Friday, June 24, 2016

SSAS Cube Aggregation Design


Several features of your cube design must be borne in mind when designing aggregations, because they can influence how Analysis Services storage engine queries are made and therefore which aggregations will be used. These include:

·         There's no point building aggregations above the granularity you are slicing your partitions by. Aggregations are built on a per-partition basis, so for example if you're partitioning by month there's no value in building an aggregation at the Year granularity since no aggregation can contain more than one month's worth of data. It won't hurt if you do it, it just means that an aggregation at month will be the same size as one at year but useful to more queries. It follows from this that it might be possible to over-partition data and reduce the effectiveness of aggregations, but we have anecdotal evidence from people who have built very large cubes that this is not an issue.

·         For queries involving a dimension with a many-to-many relationship to a measure group, aggregations must not be built using any attributes from the many-to-many dimension, but instead must be built at the granularity of the attributes with a regular relationship to the intermediate measure group. When a query is run using the Sales Reason dimension Analysis Services first works out which Sales Orders relate to each Sales Reason, and then queries the main measure group for these Sales Orders. Therefore, only aggregations at the Sales Order granularity on the main measure group can be used. As a result, in most cases it's not worth building aggregations for queries on many-to-many dimensions since the granularity of these queries is often close to that of the original fact table.

·         Queries involving measures which have semi-additive aggregation types are always resolved at the granularity attribute of the time dimension, so you need to include that attribute in all aggregations.

·         Queries involving measures with measure expressions require aggregations at the common granularity of the two measure groups involved.

·         You should not build aggregations including a parent/child attribute; instead you should use the key attribute in aggregations.

·         No aggregation should include an attribute which has AttributeHierarchyEnabled set to False.

·         No aggregation should include an attribute that is below the granularity attribute of the dimension for the measure group.

·         Any attributes which have a default member that is anything other than the All Member, or which have IsAggregatable set to False, should also be included in all aggregations.

·         Aggregations and indexes are not built for partitions with fewer than 4096 rows.
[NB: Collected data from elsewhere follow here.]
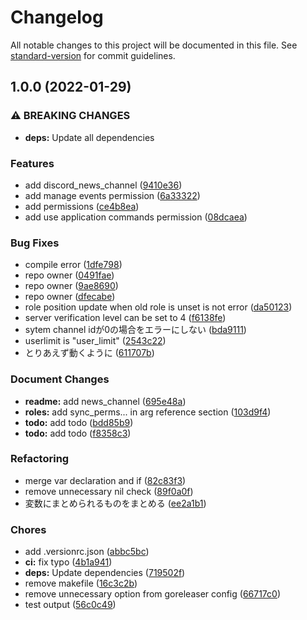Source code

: # Changelog

All notable changes to this project will be documented in this file. See [standard-version](https://github.com/conventional-changelog/standard-version) for commit guidelines.

## 1.0.0 (2022-01-29)


### ⚠ BREAKING CHANGES

* **deps:** Update all dependencies

### Features

* add discord_news_channel ([9410e36](https://github.com/Lucky3028/terraform-provider-discord/commit/9410e3607b0227355e32b3e86257b11ecd6d2771))
* add manage events permission ([6a33322](https://github.com/Lucky3028/terraform-provider-discord/commit/6a33322a6c02eb94eb59a6a7fe79e12d5570df46))
* add permissions ([ce4b8ea](https://github.com/Lucky3028/terraform-provider-discord/commit/ce4b8eae5e8d77168d217e89394603c096b72326))
* add use application commands permission ([08dcaea](https://github.com/Lucky3028/terraform-provider-discord/commit/08dcaea08e2eea134192ce87e992a54973ea6a87))


### Bug Fixes

* compile error ([1dfe798](https://github.com/Lucky3028/terraform-provider-discord/commit/1dfe79863a2e691332f2f0be2d566c972fbfb5e8))
* repo owner ([0491fae](https://github.com/Lucky3028/terraform-provider-discord/commit/0491faece9dc550394ddd4e8b51dd460d11cb949))
* repo owner ([9ae8690](https://github.com/Lucky3028/terraform-provider-discord/commit/9ae86906912e2a1a8d7ef27cf16a81700c04d8eb))
* repo owner ([dfecabe](https://github.com/Lucky3028/terraform-provider-discord/commit/dfecabeb328c0d3003e364220f0d2e14358e8ed4))
* role position update when old role is unset is not error ([da50123](https://github.com/Lucky3028/terraform-provider-discord/commit/da50123cab19fd3a8e3742d97dbdc67d5d555348))
* server verification level can be set to 4 ([f6138fe](https://github.com/Lucky3028/terraform-provider-discord/commit/f6138fec689790ab5d2f6fc2e4f1c097f76e330a))
* sytem channel idが0の場合をエラーにしない ([bda9111](https://github.com/Lucky3028/terraform-provider-discord/commit/bda91113efc8eac5e6855d8396934f3feb98a70e))
* userlimit is "user_limit" ([2543c22](https://github.com/Lucky3028/terraform-provider-discord/commit/2543c227a0a6d3a41f2256df4977cfb3d7d0ea5d))
* とりあえず動くように ([611707b](https://github.com/Lucky3028/terraform-provider-discord/commit/611707b2387108fc52475bb70fd771a0b63bf575))


### Document Changes

* **readme:** add news_channel ([695e48a](https://github.com/Lucky3028/terraform-provider-discord/commit/695e48a2ad6a50ff7702fcac6ae59a46ee93ea12))
* **roles:** add sync_perms... in arg reference section ([103d9f4](https://github.com/Lucky3028/terraform-provider-discord/commit/103d9f4c4c4233e4d9f523351bc6eb6db73c164c))
* **todo:** add todo ([bdd85b9](https://github.com/Lucky3028/terraform-provider-discord/commit/bdd85b90fd63b808e5f3f12b5eb78d73cb3bc257))
* **todo:** add todo ([f8358c3](https://github.com/Lucky3028/terraform-provider-discord/commit/f8358c35a4b08c1d67a1d671174050a8188a75d2))


### Refactoring

* merge var declaration and if ([82c83f3](https://github.com/Lucky3028/terraform-provider-discord/commit/82c83f33652e37ab5ee6cfcf114f49040daed043))
* remove unnecessary nil check ([89f0a0f](https://github.com/Lucky3028/terraform-provider-discord/commit/89f0a0f61220a21c88975df7b8d4918a19c8445e))
* 変数にまとめられるものをまとめる ([ee2a1b1](https://github.com/Lucky3028/terraform-provider-discord/commit/ee2a1b1da40f113b14e137595ebad4868855b31f))


### Chores

* add .versionrc.json ([abbc5bc](https://github.com/Lucky3028/terraform-provider-discord/commit/abbc5bc305d3cda38ec8aa8eb22a24495b8c035c))
* **ci:** fix typo ([4b1a941](https://github.com/Lucky3028/terraform-provider-discord/commit/4b1a9416cd84d8a69bb74a48b8593dbf19add353))
* **deps:** Update dependencies ([719502f](https://github.com/Lucky3028/terraform-provider-discord/commit/719502f4d0c09b465cdd9873e15fb42b6f143a3b))
* remove makefile ([16c3c2b](https://github.com/Lucky3028/terraform-provider-discord/commit/16c3c2b53a776e61430494bffd6dfb9bcc3e9dd9))
* remove unnecessary option from goreleaser config ([66717c0](https://github.com/Lucky3028/terraform-provider-discord/commit/66717c02a5a29bcf7ad45a252a1cafbada1b9998))
* test output ([56c0c49](https://github.com/Lucky3028/terraform-provider-discord/commit/56c0c4948009c1b67243d299730925017a430373))
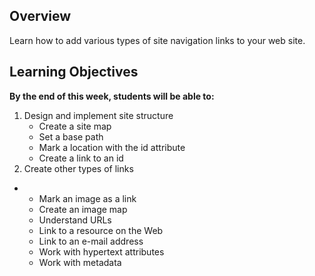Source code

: ## Overview

Learn how to  add various types of site navigation links to your web site.

## Learning Objectives

**By the end of this week, students will be able to:**

1. Design and implement site structure
   - Create a site map
   - Set a base path
   - Mark a location with the id attribute
   - Create a link to an id
2. Create other types of links

- - Mark an image as a link
  - Create an image map
  - Understand URLs
  - Link to a resource on the Web
  - Link to an e-mail address
  - Work with hypertext attributes
  - Work with metadata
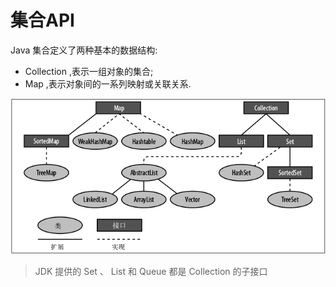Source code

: # 集合API

Java 集合定义了两种基本的数据结构:
- Collection ,表示一组对象的集合;
- Map ,表示对象间的一系列映射或关联关系.

![](assets/collection-api-and-relation.png)

> JDK 提供的 Set 、 List 和 Queue 都是 Collection 的子接口




























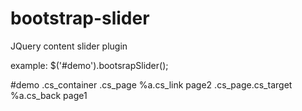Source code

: bootstrap-slider
================

JQuery content slider plugin

example:
$('#demo').bootsrapSlider();

#demo
  .cs_container
    .cs_page
      %a.cs_link page2
    .cs_page.cs_target
      %a.cs_back page1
This threshold is set by the IndexBuildThreshold property in msmdsrv.ini; you can change it but it's not a good idea to do so.

·         Aggregations should not include redundant attributes, that is to say attributes from the same 'chain' of attribute relationships. For example if you had a chain of attribute relationships going from month to quarter to year, you should not build an aggregation including month and quarter—it should just include month. This will increase the chance that the aggregation can be used by more queries, as well as reducing the size of the aggregation.

·         Aggregations usability % is higher if the aggregated attribute is at a lower/Medium level in a user defined hierarchy. So it becomes imperative to scan through the attribute relationship usage of Dimension before we add any attribute to aggregation design.

·         To gauze the usage of an aggregation,  Look  out for Query Sub cube , Query sub cube Verbose  and Get data from aggregation events in AS Trace . If these are getting hit , then your MDX query is using the aggregations.

·         Calculated Measure Expressions cause queries to be evaluated at the common granularity of the two measure groups involved. Unary operators other than + and Custom Rollups will also force query granularity down. For Example If Total Impressions =AdExpert Impressions+ AdRevenue Impression . Then Any Mdx query will utilize an aggregation if the designs on the Measure Groups are having aggregation defined at same level of querying Dim attribute else it won’t be utilized.

·         Above All, Aggregations addition/deletion do not UnProcess a cube .But You have to do a process index on selective partition/Measure Group/ whole cube  to see them in effect.

·         Calculated Measure Expressions cause queries to be evaluated at the common granularity. (Aggregation not defined or defined at same grain in appnexus/mocean and adexpert.)

·         Aggregations should not include redundant attributes, that is to say attributes from the same 'chain' of attribute relationships.